A husky policeman on a motorcycle approached us. He dismounted, looked at us (I was still holding her in the air), and burst into a hoarse guffaw.
“Well, I’ll be.... Beat it now. It’s improper.”
I handed her the mussed white cap. She twisted it with her fingers, and her lips muttered somnolently:
“And at six thirty in the morning I must be on duty....”
III. Will to Power
At a crossing line on a Saturday night about 2 A. M. Tired men, women, children, families, couples, waiting for a street car. Some lean towards the wall, some sit on the sidewalk, on the garbage-box, on the curb. Dull silence. The June night rolls on indifferently.
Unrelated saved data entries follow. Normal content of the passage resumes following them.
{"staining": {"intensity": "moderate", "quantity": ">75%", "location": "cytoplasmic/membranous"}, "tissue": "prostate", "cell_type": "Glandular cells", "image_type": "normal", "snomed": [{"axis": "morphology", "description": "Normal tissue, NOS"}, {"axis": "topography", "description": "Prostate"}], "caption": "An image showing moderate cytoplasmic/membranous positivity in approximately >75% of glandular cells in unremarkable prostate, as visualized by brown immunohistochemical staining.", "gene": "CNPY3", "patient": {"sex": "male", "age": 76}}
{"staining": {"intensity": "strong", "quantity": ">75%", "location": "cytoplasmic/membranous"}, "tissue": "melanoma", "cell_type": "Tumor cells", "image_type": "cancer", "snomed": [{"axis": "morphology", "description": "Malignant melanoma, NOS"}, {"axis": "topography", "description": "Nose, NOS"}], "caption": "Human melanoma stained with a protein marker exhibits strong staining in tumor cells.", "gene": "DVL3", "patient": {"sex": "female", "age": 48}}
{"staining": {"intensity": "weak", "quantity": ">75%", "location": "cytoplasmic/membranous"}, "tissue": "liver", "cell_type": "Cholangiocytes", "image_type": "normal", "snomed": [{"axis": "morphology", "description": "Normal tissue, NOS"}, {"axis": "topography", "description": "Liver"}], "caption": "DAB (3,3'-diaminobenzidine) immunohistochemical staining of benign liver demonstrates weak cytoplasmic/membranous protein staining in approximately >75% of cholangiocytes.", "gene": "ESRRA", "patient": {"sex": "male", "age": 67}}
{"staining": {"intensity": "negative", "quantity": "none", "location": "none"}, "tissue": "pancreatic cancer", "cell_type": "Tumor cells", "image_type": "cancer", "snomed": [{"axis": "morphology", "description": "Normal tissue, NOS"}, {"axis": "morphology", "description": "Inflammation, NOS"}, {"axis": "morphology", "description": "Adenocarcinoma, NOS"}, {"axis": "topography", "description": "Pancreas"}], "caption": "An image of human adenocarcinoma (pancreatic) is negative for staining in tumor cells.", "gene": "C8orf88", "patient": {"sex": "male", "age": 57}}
Suddenly the calm is disturbed by violent screams and oaths. A woman is hurled out by invisible hands from the corner-hotel. She crosses the street towards the waiting crowd, staggers, waves her big handbag, and swears hideously.
No response. The ennui on the faces remains unstirred. The coarse solo of the prostitute, who ejaculates fantastically ugly verbs, nouns, adjectives, bespatters the velvet night.
A baggy figure in a battered derby rises from the sidewalk, and hesitatingly accosts the woman.
“You stop this noise....” Then threateningly: “Want to take a ride?”